§ WHAT TO WORK ON: List every line below that contains the word "pixels", copying each one in full.

Saved entries:
⟨

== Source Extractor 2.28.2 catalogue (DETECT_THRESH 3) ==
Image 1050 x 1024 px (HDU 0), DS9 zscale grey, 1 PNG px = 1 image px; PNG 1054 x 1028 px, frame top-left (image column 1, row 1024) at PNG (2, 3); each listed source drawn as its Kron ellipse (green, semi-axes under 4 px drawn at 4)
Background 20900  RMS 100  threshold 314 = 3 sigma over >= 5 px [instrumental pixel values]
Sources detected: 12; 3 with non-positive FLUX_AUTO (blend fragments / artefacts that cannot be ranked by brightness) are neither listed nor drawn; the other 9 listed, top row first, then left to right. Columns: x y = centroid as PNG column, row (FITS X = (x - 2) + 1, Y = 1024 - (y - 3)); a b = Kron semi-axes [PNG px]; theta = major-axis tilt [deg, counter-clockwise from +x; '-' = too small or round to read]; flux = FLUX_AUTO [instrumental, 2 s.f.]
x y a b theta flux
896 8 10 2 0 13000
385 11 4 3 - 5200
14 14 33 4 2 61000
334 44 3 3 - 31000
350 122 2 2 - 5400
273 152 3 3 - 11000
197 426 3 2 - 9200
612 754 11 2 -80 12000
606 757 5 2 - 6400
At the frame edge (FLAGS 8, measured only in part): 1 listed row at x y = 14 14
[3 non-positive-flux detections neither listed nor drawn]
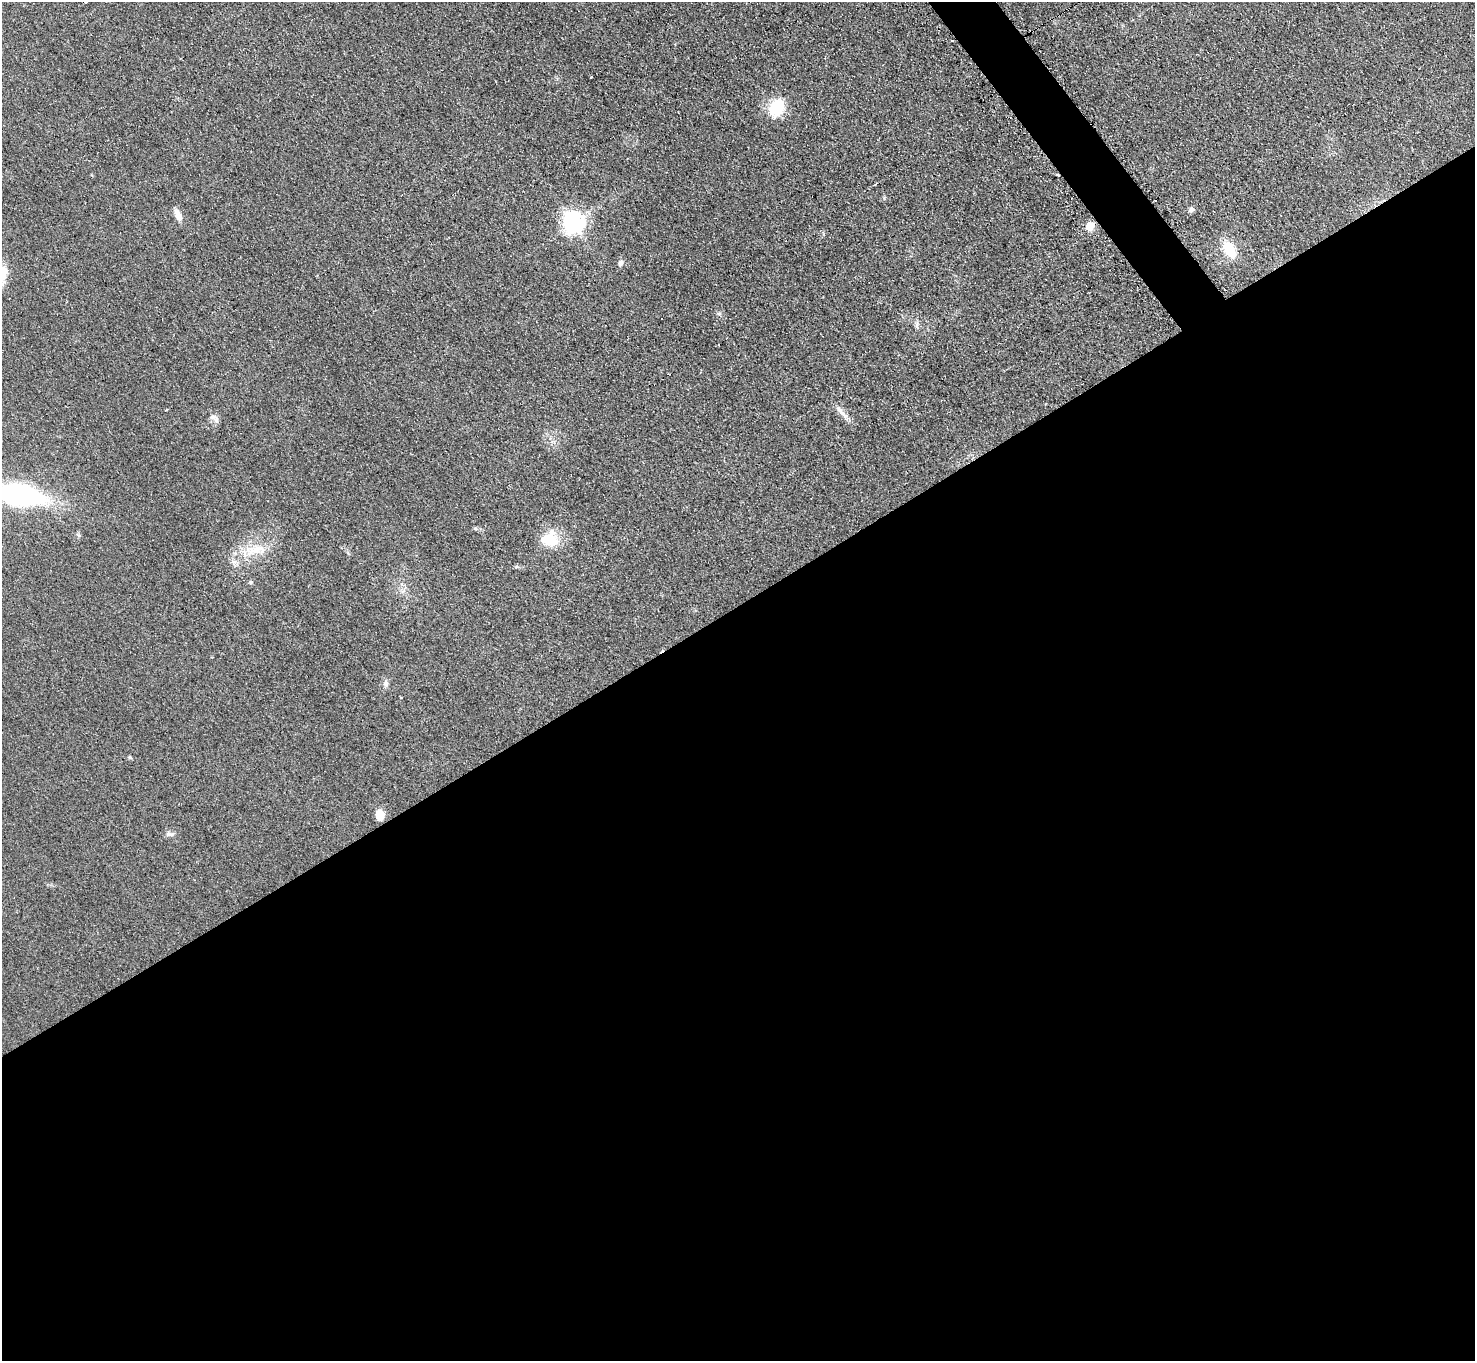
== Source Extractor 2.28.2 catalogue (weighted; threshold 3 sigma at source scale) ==
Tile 15 of 4 x 4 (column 3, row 4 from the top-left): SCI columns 2965-4437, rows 307-1665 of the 5918 x 5903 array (HDU 1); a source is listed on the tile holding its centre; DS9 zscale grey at full resolution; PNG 1477 x 1363 px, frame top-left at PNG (2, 2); no overlay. Shown black and unused: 57% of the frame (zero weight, under 2 of 3 exposures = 2% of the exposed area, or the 3 px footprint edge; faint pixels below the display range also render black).
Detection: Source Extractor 2.28.2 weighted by HDU 2 'WHT'; one run over the whole footprint, this tile lists its part. Background 0.076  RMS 0.011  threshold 0.0486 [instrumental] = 3 sigma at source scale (4.5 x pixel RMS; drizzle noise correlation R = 1.50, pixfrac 1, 0.05/0.05 arcsec/px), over >= 5 px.
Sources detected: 29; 1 inside a brighter object's white glare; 3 cosmic-ray / hot-pixel residue — not listed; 1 inside a brighter listed object's ellipse — not listed separately; the other 24 listed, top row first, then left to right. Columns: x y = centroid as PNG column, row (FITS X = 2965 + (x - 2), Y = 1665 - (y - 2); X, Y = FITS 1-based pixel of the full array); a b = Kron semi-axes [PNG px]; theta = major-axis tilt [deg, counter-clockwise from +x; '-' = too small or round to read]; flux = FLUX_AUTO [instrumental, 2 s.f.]
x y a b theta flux
952 41 3 3 - 2.3
180 58 3 2 - 0.93
591 77 3 3 - 2.2
776 108 24 17 66 32
1192 209 7 5 -52 2.9
178 215 15 8 -64 7.8
573 223 8 7 - 680
1090 226 11 10 - 8.9
1229 249 17 10 -58 30
620 263 9 6 71 3.4
719 314 6 5 - 1.9
917 325 12 4 89 3
166 410 2 2 - 0.99
840 410 18 7 -46 8
214 418 15 7 -35 5.3
18 495 40 16 -9 270
475 528 6 4 -1 1.7
550 540 19 12 -19 24
256 550 33 14 13 29
251 582 6 4 46 1.5
386 683 9 7 85 3.7
130 757 5 4 - 1.3
380 815 9 8 - 14
170 834 13 5 -5 3.5
Isophote crosses this tile's border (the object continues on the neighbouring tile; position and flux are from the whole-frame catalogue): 1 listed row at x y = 18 495
Unlisted compact peaks at least as high as the median listed source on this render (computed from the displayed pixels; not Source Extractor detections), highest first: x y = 884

⟩

§ OUTPUT OF THE TASK:
Tile 15 of 4 x 4 (column 3, row 4 from the top-left): SCI columns 2965-4437, rows 307-1665 of the 5918 x 5903 array (HDU 1); a source is listed on the tile holding its centre; DS9 zscale grey at full resolution; PNG 1477 x 1363 px, frame top-left at PNG (2, 2); no overlay. Shown black and unused: 57% of the frame (zero weight, under 2 of 3 exposures = 2% of the exposed area, or the 3 px footprint edge; faint pixels below the display range also render black).
Unlisted compact peaks at least as high as the median listed source on this render (computed from the displayed pixels; not Source Extractor detections), highest first: x y = 884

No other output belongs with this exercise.